**EXERCISE PROMPT**
Retrieve each line that contains the word "middle" from the entries below.

**EXERCISE MATERIALS**
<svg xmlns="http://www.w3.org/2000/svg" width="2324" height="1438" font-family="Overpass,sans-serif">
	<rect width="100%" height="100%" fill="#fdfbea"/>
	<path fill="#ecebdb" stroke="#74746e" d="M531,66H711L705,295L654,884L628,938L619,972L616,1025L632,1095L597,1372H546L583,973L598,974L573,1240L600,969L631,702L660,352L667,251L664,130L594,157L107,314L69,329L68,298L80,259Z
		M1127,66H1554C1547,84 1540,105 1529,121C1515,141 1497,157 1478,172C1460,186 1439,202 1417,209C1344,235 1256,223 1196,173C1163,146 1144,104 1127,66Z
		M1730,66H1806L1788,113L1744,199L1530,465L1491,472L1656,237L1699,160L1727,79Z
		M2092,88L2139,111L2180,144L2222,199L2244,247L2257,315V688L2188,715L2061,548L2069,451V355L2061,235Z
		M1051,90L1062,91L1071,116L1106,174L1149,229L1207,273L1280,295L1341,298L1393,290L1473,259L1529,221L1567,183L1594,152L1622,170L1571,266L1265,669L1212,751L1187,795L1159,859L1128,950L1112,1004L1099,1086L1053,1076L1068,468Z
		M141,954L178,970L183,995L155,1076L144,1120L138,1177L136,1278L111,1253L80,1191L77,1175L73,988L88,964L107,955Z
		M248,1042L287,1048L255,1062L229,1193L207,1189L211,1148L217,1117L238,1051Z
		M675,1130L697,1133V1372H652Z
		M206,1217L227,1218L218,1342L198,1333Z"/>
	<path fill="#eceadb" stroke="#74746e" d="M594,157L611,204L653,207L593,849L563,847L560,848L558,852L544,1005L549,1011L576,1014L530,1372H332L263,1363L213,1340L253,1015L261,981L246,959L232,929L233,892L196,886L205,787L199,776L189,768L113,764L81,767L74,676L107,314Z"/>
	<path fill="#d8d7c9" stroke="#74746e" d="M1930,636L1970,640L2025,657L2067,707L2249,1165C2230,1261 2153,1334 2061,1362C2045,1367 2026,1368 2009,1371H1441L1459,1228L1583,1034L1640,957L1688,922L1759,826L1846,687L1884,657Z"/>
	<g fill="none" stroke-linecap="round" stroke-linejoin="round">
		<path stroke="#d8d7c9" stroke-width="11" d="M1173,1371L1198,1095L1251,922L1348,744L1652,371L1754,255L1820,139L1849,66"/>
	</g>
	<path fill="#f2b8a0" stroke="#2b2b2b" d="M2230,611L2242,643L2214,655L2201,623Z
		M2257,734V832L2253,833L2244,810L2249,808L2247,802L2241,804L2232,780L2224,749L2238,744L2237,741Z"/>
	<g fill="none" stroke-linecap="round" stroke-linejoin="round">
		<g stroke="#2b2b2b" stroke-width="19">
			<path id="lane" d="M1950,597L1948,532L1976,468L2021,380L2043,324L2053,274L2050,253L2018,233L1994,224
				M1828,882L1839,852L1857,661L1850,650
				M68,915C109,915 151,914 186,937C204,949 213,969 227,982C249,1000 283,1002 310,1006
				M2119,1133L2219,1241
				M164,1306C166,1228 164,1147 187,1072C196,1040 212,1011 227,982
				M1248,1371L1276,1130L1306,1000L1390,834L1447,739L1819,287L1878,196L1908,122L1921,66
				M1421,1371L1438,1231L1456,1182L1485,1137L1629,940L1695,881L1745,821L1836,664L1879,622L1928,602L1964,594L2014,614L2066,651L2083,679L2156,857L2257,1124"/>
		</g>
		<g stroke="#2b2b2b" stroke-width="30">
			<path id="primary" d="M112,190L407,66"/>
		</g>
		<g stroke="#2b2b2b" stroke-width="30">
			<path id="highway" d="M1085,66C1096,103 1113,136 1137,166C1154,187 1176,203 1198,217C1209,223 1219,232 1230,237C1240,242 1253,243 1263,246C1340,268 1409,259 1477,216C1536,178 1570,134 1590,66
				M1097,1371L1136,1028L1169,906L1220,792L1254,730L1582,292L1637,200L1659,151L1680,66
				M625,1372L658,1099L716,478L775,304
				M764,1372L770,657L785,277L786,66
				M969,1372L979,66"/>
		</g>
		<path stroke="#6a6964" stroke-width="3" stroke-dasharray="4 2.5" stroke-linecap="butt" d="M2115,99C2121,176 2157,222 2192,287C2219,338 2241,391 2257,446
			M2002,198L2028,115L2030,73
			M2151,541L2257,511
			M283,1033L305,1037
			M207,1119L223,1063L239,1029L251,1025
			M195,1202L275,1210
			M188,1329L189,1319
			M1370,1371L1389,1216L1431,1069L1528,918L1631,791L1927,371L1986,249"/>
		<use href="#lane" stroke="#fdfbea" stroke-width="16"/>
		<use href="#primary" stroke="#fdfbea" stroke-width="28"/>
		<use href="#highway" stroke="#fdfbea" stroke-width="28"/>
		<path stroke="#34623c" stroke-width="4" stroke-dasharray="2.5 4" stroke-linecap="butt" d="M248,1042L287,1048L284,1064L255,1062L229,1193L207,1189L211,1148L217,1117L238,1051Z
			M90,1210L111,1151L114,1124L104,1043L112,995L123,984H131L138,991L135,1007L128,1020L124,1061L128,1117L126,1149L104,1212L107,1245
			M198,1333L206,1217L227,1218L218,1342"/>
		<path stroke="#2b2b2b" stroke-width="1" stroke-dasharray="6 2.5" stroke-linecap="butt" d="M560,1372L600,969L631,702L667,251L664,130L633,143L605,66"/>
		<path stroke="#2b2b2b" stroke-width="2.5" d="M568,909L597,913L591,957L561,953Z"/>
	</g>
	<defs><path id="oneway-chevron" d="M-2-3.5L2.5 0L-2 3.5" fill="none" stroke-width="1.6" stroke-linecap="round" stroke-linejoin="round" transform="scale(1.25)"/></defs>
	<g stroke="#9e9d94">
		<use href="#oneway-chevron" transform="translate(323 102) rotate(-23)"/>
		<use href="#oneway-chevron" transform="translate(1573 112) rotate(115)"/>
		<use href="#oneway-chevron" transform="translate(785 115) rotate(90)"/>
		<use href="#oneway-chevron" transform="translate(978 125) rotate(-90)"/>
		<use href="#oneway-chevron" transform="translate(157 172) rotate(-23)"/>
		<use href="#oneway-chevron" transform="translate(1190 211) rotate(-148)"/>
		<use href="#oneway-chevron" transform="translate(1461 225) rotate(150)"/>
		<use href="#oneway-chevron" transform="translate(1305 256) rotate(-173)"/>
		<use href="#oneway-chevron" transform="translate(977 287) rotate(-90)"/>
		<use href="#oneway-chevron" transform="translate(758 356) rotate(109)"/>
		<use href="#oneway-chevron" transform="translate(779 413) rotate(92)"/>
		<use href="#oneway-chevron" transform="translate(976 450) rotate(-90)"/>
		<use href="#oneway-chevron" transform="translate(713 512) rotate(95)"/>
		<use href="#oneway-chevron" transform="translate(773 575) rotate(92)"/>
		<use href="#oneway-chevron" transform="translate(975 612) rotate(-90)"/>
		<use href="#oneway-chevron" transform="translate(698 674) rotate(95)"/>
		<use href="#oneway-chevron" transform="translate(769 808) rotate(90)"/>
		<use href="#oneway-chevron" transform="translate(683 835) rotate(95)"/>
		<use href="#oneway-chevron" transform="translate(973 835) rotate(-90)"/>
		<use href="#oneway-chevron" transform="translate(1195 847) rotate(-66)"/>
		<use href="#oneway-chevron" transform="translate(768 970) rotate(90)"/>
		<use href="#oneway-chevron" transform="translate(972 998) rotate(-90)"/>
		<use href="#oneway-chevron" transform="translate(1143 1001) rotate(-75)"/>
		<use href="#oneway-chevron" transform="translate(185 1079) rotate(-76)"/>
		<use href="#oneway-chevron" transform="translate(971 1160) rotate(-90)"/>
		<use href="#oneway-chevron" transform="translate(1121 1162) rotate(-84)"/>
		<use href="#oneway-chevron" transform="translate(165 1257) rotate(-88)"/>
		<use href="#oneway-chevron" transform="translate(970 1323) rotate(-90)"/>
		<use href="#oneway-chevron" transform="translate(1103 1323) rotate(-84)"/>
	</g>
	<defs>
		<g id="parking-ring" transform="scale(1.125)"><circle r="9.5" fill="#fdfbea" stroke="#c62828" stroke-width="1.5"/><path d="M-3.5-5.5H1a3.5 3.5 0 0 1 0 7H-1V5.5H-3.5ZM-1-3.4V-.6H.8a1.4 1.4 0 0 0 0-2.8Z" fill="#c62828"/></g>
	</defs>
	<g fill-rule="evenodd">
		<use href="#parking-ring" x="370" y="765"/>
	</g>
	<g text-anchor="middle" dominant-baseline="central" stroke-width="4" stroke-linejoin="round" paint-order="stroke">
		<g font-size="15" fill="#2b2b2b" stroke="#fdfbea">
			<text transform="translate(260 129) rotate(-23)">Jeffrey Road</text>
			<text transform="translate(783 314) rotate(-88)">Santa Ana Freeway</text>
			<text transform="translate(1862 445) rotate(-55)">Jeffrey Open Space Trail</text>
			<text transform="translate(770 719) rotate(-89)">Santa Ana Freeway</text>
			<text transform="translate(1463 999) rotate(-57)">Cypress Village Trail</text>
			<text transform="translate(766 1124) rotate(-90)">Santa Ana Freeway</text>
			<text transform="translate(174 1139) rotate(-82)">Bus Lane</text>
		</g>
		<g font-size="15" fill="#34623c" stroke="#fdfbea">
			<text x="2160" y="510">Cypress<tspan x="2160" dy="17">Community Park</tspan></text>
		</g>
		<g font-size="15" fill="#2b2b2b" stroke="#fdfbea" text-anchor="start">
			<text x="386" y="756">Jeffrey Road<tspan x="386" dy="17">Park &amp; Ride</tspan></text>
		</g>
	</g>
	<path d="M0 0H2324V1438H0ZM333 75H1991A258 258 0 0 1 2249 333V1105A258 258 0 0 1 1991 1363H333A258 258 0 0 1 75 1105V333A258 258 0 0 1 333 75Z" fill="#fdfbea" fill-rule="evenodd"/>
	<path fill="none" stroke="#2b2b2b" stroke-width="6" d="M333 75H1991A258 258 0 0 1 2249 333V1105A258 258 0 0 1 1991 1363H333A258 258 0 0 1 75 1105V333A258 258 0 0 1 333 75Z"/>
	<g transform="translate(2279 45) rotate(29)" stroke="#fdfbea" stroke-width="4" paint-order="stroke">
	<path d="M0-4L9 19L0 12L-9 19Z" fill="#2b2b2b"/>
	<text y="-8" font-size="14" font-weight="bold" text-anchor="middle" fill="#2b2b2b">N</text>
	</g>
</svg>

**REPLY**
	<g text-anchor="middle" dominant-baseline="central" stroke-width="4" stroke-linejoin="round" paint-order="stroke">
	<text y="-8" font-size="14" font-weight="bold" text-anchor="middle" fill="#2b2b2b">N</text>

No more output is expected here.